VEGF, HIF-1α expression and MVD as an angiogenic network in familial breast cancer

Abstract

Angiogenesis, which plays an important role in tumor growth and progression of breast cancer, is regulated by a balance between pro- and anti-angiogenic factors. Expression of vascular endothelial growth factor (VEGF) is up-regulated during hypoxia by hypoxia-inducible factor-1α (HIF-1α). It is known that there is an interaction between HIF-1α and BRCA1 carrier cancers, but little has been reported about angiogenesis in BRCA1-2 carrier and BRCAX breast cancers. In this study, we investigated the expression of VEGF and HIF-1α and microvessel density (MVD) in 26 BRCA1-2 carriers and 58 BRCAX compared to 77 sporadic breast cancers, by immunohistochemistry. VEGF expression in BRCA1-2 carriers was higher than in BRCAX cancer tissues (p = 0.0001). Furthermore, VEGF expression was higher in both BRCA1-2 carriers and BRCAX than the sporadic group (p<0.0001). VEGF immunoreactivity was correlated with poor tumor grade (p = 0.0074), hormone receptors negativity (p = 0.0206, p = 0.0002 respectively), and MIB-1-labeling index (p = 0.0044) in familial cancers (BRCA1-2 and BRCAX). The percentage of nuclear HIF-1α expression was higher in the BRCA1-2 carriers than in BRCAX cancers (p<0.05), and in all familial than in sporadic tumor tissues (p = 0.0045). A higher MVD was observed in BRCA1-2 carrier than in BRCAX and sporadic cancer tissues (p = 0.002, p = 0.0001 respectively), and in all familial tumors than in sporadic tumors (p = 0.01). MVD was positively related to HIF-1α expression in BRCA1-2 carriers (r = 0.521, p = 0.006), and, in particular, we observed a highly significant correlation in the familial group (r = 0.421, p<0.0001). Our findings suggest that angiogenesis plays a crucial role in BRCA1-2 carrier breast cancers. Prospective studies in larger BRCA1-2 carrier series are needed to improve the best therapeutic strategies for this subgroup of breast cancer patients.
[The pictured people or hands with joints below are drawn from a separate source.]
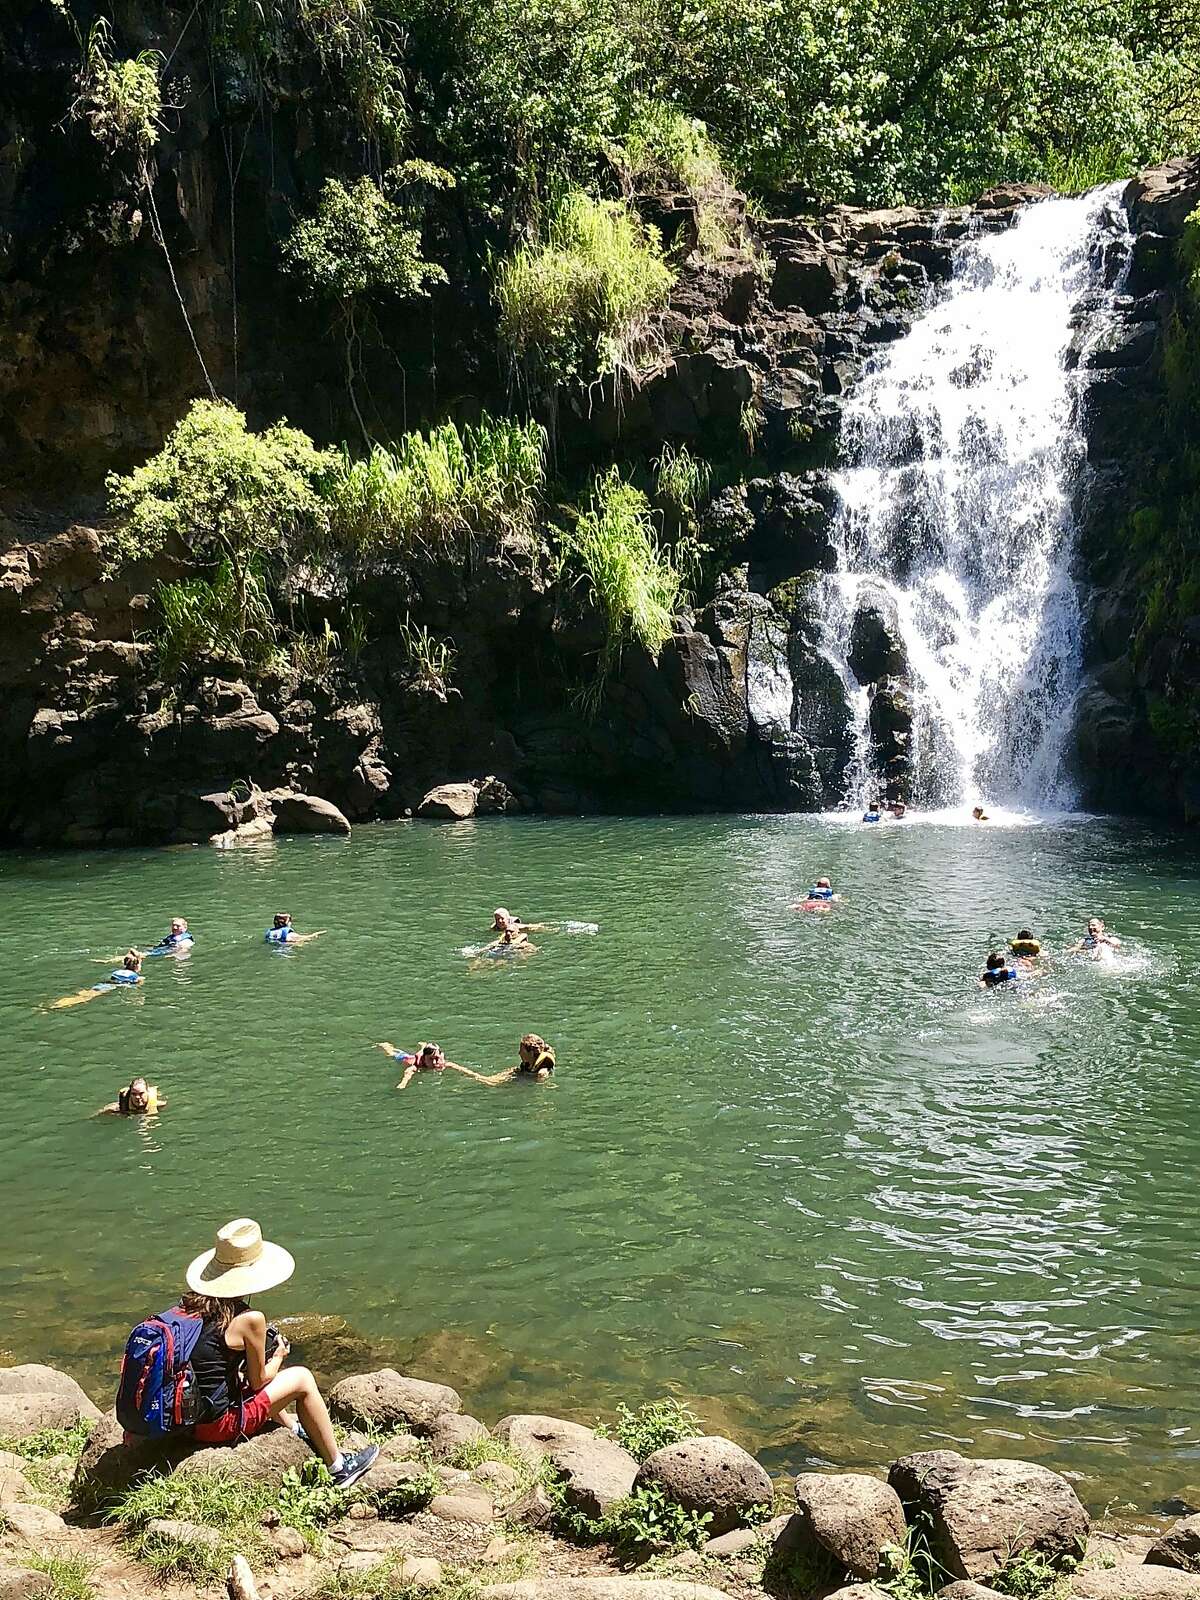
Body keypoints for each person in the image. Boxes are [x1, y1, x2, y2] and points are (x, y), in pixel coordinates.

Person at [182, 1218, 378, 1487]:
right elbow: (259, 1382)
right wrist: (278, 1357)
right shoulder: (250, 1320)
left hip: (186, 1418)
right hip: (216, 1426)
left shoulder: (191, 1308)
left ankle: (296, 1430)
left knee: (253, 1378)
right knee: (302, 1379)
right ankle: (339, 1467)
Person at [51, 949, 145, 1010]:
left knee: (84, 994)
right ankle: (55, 1007)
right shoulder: (136, 976)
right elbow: (137, 985)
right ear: (136, 966)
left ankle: (57, 1003)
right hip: (110, 987)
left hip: (103, 983)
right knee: (85, 998)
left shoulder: (118, 971)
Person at [375, 1040, 475, 1090]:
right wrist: (403, 1083)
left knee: (423, 1051)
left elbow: (463, 1069)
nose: (435, 1063)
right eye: (432, 1060)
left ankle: (423, 1045)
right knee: (391, 1053)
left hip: (423, 1053)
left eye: (437, 1058)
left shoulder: (443, 1063)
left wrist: (480, 1077)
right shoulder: (417, 1065)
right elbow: (408, 1072)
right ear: (424, 1058)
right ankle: (385, 1045)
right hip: (403, 1057)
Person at [465, 1034, 558, 1086]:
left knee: (488, 1081)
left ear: (531, 1053)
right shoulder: (524, 1066)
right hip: (522, 1075)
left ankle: (460, 1069)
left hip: (525, 1081)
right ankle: (461, 1070)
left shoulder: (542, 1070)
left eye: (522, 1051)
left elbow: (541, 1079)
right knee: (488, 1081)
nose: (519, 1053)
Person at [98, 1077, 166, 1116]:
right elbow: (104, 1111)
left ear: (147, 1092)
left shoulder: (159, 1104)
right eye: (134, 1094)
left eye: (141, 1093)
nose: (137, 1097)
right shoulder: (122, 1105)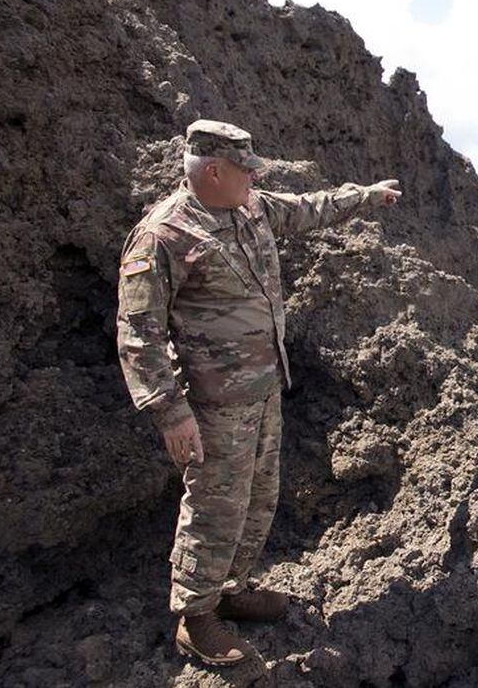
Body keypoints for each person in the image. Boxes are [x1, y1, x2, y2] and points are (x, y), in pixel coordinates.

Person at [116, 119, 402, 665]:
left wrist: (365, 197)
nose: (254, 178)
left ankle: (233, 590)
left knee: (260, 495)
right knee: (215, 506)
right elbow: (137, 333)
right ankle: (196, 619)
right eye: (245, 169)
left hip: (265, 389)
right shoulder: (165, 235)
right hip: (212, 404)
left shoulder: (248, 207)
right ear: (214, 169)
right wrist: (169, 412)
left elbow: (306, 208)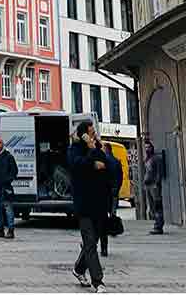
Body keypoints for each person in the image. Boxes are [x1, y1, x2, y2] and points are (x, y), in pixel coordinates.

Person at [68, 121, 109, 292]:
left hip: (99, 204)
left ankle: (78, 269)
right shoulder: (74, 150)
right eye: (91, 132)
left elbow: (107, 166)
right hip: (83, 204)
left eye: (94, 133)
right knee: (90, 242)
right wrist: (92, 159)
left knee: (92, 242)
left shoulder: (97, 148)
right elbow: (77, 167)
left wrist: (96, 147)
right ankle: (98, 281)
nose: (93, 135)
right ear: (83, 134)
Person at [101, 141, 124, 257]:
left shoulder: (104, 161)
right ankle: (113, 229)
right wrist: (117, 188)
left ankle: (103, 247)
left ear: (106, 149)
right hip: (114, 190)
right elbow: (121, 177)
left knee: (103, 216)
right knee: (113, 211)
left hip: (105, 192)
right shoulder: (117, 161)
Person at [143, 140, 165, 235]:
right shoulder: (147, 159)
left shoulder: (156, 158)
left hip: (154, 186)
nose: (147, 149)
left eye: (149, 147)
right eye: (146, 147)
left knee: (157, 206)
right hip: (148, 185)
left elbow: (159, 173)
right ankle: (156, 224)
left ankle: (158, 226)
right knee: (152, 207)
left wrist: (156, 183)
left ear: (152, 148)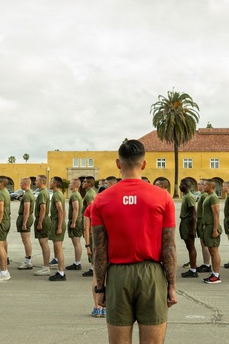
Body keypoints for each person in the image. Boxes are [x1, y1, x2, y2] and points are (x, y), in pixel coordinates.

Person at [92, 140, 176, 344]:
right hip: (152, 274)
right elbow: (169, 246)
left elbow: (99, 249)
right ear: (144, 164)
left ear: (118, 164)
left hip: (118, 275)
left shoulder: (101, 200)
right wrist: (172, 284)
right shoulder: (162, 197)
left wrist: (100, 287)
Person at [199, 178, 222, 284]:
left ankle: (216, 275)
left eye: (205, 185)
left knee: (214, 251)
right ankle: (214, 273)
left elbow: (216, 214)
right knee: (211, 251)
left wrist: (214, 229)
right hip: (208, 226)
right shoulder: (208, 196)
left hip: (212, 227)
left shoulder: (213, 197)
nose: (203, 186)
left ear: (211, 186)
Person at [48, 176, 68, 281]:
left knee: (58, 248)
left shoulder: (56, 195)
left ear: (55, 184)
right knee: (57, 248)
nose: (49, 183)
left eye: (51, 181)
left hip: (57, 222)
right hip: (57, 222)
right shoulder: (58, 194)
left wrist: (59, 226)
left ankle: (61, 273)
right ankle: (60, 271)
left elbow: (60, 211)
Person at [179, 179, 199, 278]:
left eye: (182, 184)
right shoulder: (186, 196)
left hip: (188, 223)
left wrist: (192, 228)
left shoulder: (189, 197)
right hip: (184, 222)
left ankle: (193, 270)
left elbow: (194, 214)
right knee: (189, 247)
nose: (180, 186)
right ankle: (192, 268)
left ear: (187, 185)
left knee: (191, 247)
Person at [33, 175, 52, 276]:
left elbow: (43, 208)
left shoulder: (42, 193)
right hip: (44, 219)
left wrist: (40, 222)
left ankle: (46, 267)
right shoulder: (45, 192)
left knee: (44, 243)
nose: (35, 182)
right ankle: (45, 266)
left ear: (41, 181)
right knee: (43, 243)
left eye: (36, 180)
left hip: (43, 220)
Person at [16, 177, 35, 270]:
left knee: (26, 240)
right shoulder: (27, 194)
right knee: (26, 240)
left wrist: (24, 223)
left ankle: (28, 261)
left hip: (26, 218)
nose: (20, 185)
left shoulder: (27, 195)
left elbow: (27, 209)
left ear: (25, 184)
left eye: (21, 183)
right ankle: (28, 259)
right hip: (26, 217)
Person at [82, 176, 98, 278]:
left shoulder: (89, 195)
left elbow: (91, 211)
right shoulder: (91, 193)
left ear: (89, 184)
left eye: (85, 182)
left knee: (91, 245)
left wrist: (90, 228)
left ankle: (93, 268)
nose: (82, 183)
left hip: (90, 224)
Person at [66, 178, 85, 271]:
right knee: (76, 242)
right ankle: (77, 262)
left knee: (76, 242)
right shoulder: (77, 194)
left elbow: (76, 209)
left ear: (74, 185)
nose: (69, 185)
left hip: (76, 221)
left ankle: (77, 263)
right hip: (78, 220)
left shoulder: (74, 195)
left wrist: (73, 222)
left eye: (70, 183)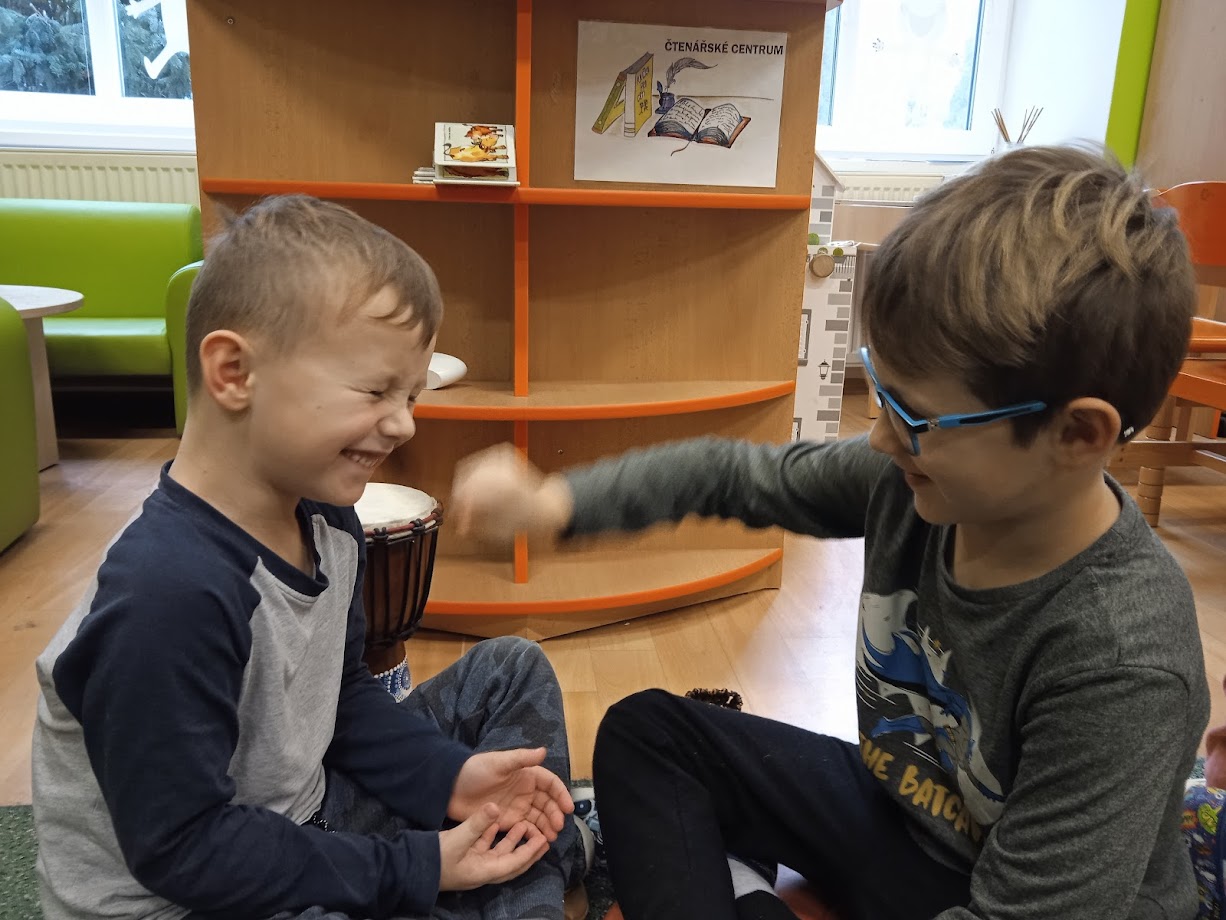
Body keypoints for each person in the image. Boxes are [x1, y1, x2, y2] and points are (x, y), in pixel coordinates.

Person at [448, 146, 1210, 920]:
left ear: (1077, 435)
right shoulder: (910, 480)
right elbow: (734, 476)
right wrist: (555, 503)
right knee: (649, 734)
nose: (879, 436)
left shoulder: (1122, 656)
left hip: (1010, 897)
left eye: (912, 416)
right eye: (879, 389)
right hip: (905, 822)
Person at [31, 195, 586, 920]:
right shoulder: (167, 592)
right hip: (190, 895)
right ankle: (538, 867)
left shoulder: (326, 516)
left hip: (305, 819)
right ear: (234, 372)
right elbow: (186, 850)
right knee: (454, 869)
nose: (403, 423)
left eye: (411, 394)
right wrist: (417, 865)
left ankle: (514, 868)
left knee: (512, 667)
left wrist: (448, 777)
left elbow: (340, 697)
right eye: (376, 391)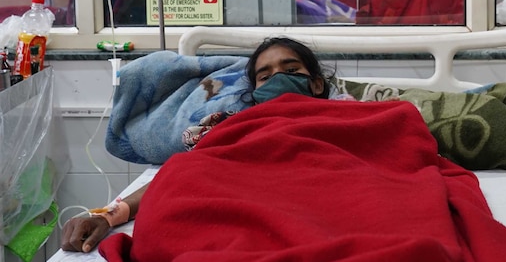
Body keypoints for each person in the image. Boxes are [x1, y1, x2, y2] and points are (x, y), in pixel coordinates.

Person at [60, 37, 336, 253]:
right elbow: (182, 173)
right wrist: (108, 217)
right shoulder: (231, 127)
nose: (278, 79)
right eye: (265, 77)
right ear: (255, 93)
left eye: (290, 70)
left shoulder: (351, 116)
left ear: (315, 84)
Figure 1. Cytoplasmic immunoreactivity of VEGF in representative tissue samples of breast cancer.

(A) and (B) show VEGF overexpression in BRCA1-2 carrier and BRCAX breast cancers respectively; (C) shows low expression of VEGF in sporadic breast cancers.

Figure 2. VEGF protein expression detected in different breast cancer groups.

(A) VEGF expression was significantly higher in BRCA1-2 carriers than in BRCAX and sporadic group; further, VEGF expression was significantly higher in BRCAX than in sporadic cancers; (B) VEGF expression was more intensive in all familial than in sporadic cancers. *** = p≤0.0001.

Figure 3. Nuclear immunoreactivity of HIF-1α in representative tissue samples of breast cancer.

(A) and (B) show nuclear HIF-1α overexpression in BRCA1-2 carrier and BRCAX breast cancers respectively; (C) shows low nuclear HIF-1α expression in sporadic breast cancers.

Figure 4. HIF-1α protein expression detected in different breast cancer groups.

(A) Nuclear HIF-1α expression was significantly higher in BRCA1-2 carriers than in BRCAX and sporadic group; (B) Nuclear HIF-1α expression was more intensive in all familial than in sporadic cancers. * = p<0.05; ** = p<0.01; *** = p≤0.0001.

Figure 5. Microvessel density in representative tissue samples of breast cancer.

(A) and (B) show high MVD in BRCA1-2 carrier and BRCAX breast cancers respectively; (C) shows low MVD in sporadic breast cancers.

Figure 6. Microvessel density detected in different breast cancer groups.

(A) MVD was significantly higher in BRCA1-2 carriers than in BRCAX and sporadic group; (B) MVD was more intensive in all familial than in sporadic cancers. * = p<0.05; ** = p<0.01; *** = p≤0.0001.